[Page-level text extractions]

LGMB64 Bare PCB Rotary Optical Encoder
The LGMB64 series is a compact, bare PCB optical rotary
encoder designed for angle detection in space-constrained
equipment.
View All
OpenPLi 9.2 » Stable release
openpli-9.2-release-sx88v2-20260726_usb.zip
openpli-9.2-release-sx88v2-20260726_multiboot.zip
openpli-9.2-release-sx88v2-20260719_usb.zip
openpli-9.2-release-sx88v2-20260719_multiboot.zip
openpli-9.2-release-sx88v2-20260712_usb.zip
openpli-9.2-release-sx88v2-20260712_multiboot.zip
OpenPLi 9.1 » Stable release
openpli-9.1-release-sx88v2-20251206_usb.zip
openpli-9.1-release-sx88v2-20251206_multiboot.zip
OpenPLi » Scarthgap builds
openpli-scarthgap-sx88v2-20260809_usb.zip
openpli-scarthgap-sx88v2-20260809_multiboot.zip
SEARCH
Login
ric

▶ _The task_: All the entries above should come back exactly as they are written.

▶ _Reply_:
LGMB64 Bare PCB Rotary Optical Encoder
The LGMB64 series is a compact, bare PCB optical rotary
encoder designed for angle detection in space-constrained
equipment.
View All
OpenPLi 9.2 » Stable release
openpli-9.2-release-sx88v2-20260726_usb.zip
openpli-9.2-release-sx88v2-20260726_multiboot.zip
openpli-9.2-release-sx88v2-20260719_usb.zip
openpli-9.2-release-sx88v2-20260719_multiboot.zip
openpli-9.2-release-sx88v2-20260712_usb.zip
openpli-9.2-release-sx88v2-20260712_multiboot.zip
OpenPLi 9.1 » Stable release
openpli-9.1-release-sx88v2-20251206_usb.zip
openpli-9.1-release-sx88v2-20251206_multiboot.zip
OpenPLi » Scarthgap builds
openpli-scarthgap-sx88v2-20260809_usb.zip
openpli-scarthgap-sx88v2-20260809_multiboot.zip
SEARCH
Login
ric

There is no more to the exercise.